Study text

******

Update: On May 21, 2020, the Supreme Court of Ohio handed down a merit decision in this case.  Read the analysis here.

On August 6, 2019, the Supreme Court of Ohio heard oral argument in State of Ohio v. Robert Buttery, 2018-0183. At issue in this case is whether juvenile adjudications can satisfy the elements of a failure to register in violation of R.C. 2950.04 without violating due process.  Justice Fischer has recused himself from the case, and Eighth District Court of Appeals Judge Eileen A. Gallagher sat for him.

Case Background

In 2011, then-fourteen-year-old Robert Buttery (“Buttery”) was adjudicated delinquent for two counts of what would constitute gross sexual imposition if committed by an adult. Because the charges were delinquency offenses, Buttery was not afforded a jury trial. As a result of the juvenile adjudication, Buttery was ordered to register as a Tier I juvenile sex offender.

In November of 2015, Buttery was indicted for failing to register with the Hamilton County Sheriff’s office in violation of R.C. 2950.04. Buttery filed a motion to dismiss the indictment claiming that he did not have a duty to register due to various errors in the juvenile court proceedings. The Common Pleas Court judge overruled Buttery’s motion to dismiss and found him guilty of failure to register.

The Appeal

On appeal, Buttery additionally argued that the failure to register conviction violated his constitutional due process rights. Buttery argued that juvenile adjudications cannot satisfy elements of an offense committed as an adult. In a split decision authored by Judge Dennis Deters, joined by Judge Russell Mock, the First District Court of Appeals affirmed the trial court’s decision to convict Buttery.

The First District found that Buttery’s conviction did not violate his constitutional due process rights, declining to extend the holding of State v. Hand to a failure to register offense. The appeals court found that in this context, the juvenile adjudication is an element of  the offense of failure to register, not a penalty enhancement.

******

Task list
**A.** Can you summarize the case summary in two sentences?
**B.** Could you swap "jury trial" for "trial by jury" in the part of the case summary that opens with the words containing "Case Background" and closes with "juvenile sex offender."?

Provided data

******

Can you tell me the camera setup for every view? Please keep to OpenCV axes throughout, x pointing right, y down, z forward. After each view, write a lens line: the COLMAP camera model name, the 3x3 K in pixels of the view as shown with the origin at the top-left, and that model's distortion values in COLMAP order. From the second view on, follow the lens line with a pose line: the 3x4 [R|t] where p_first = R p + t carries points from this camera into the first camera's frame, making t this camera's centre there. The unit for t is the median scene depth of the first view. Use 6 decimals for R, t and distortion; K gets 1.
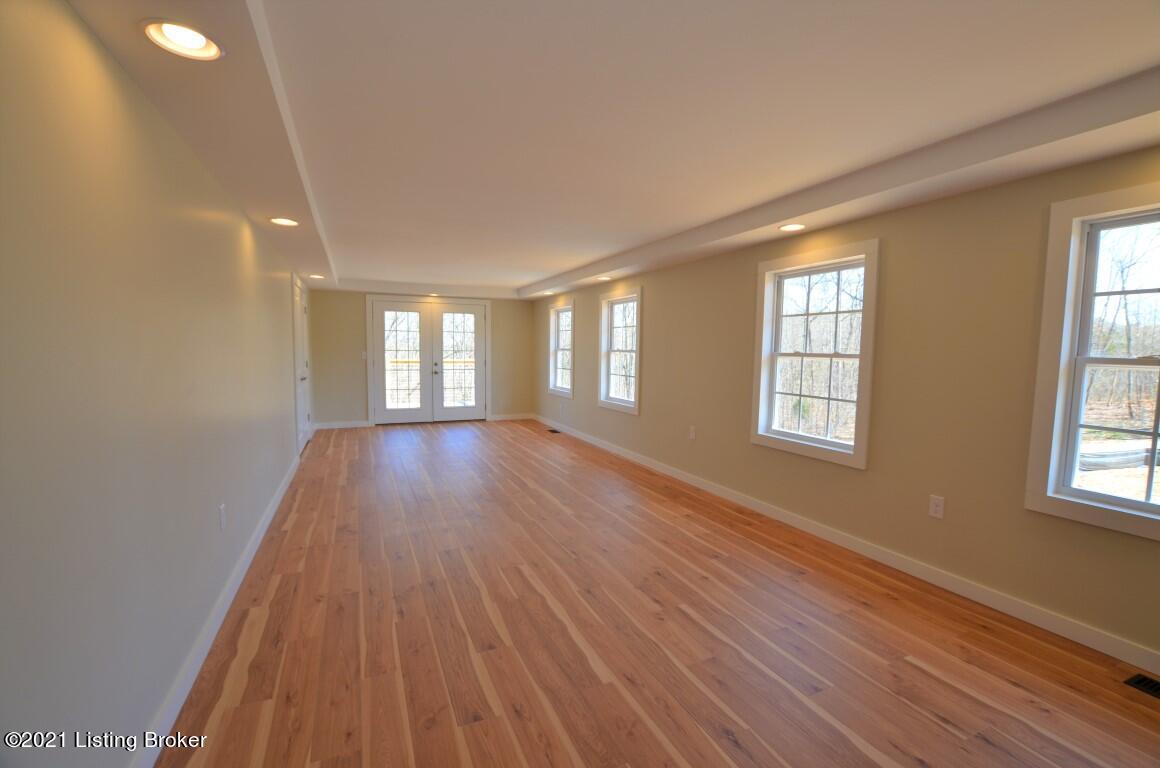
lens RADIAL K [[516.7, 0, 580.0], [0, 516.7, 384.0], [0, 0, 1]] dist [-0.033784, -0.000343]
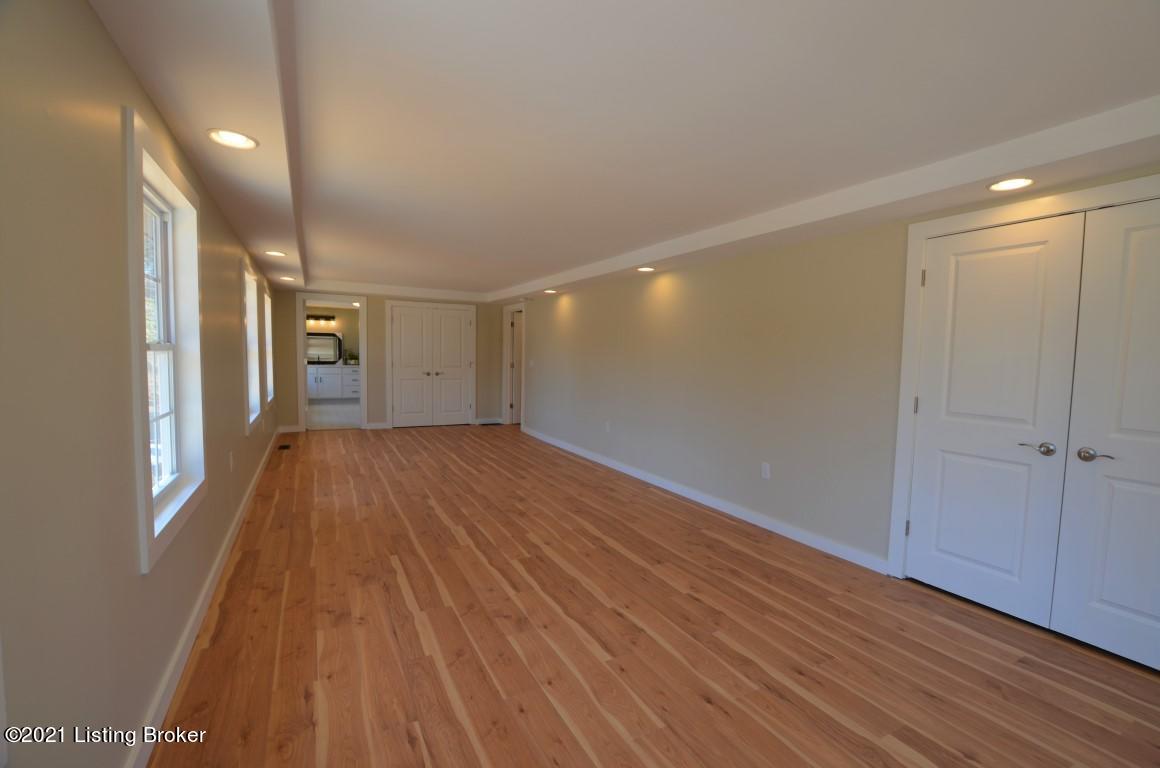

******

Solutions to the tasks
**A.** The Supreme Court of Ohio heard oral argument in State of Ohio v. Robert Buttery on whether juvenile adjudications can satisfy the elements of a failure to register in violation of R.C. 2950.04 without violating due process. Buttery was ordered to register as a Tier I juvenile sex offender after a 2011 juvenile adjudication and was later found guilty of failure to register, and the First District Court of Appeals affirmed because it held that the juvenile adjudication is an element of the offense, not a penalty enhancement.

**B.**
Case Background

In 2011, then-fourteen-year-old Robert Buttery (“Buttery”) was adjudicated delinquent for two counts of what would constitute gross sexual imposition if committed by an adult. Because the charges were delinquency offenses, Buttery was not afforded a trial by jury. As a result of the juvenile adjudication, Buttery was ordered to register as a Tier I juvenile sex offender.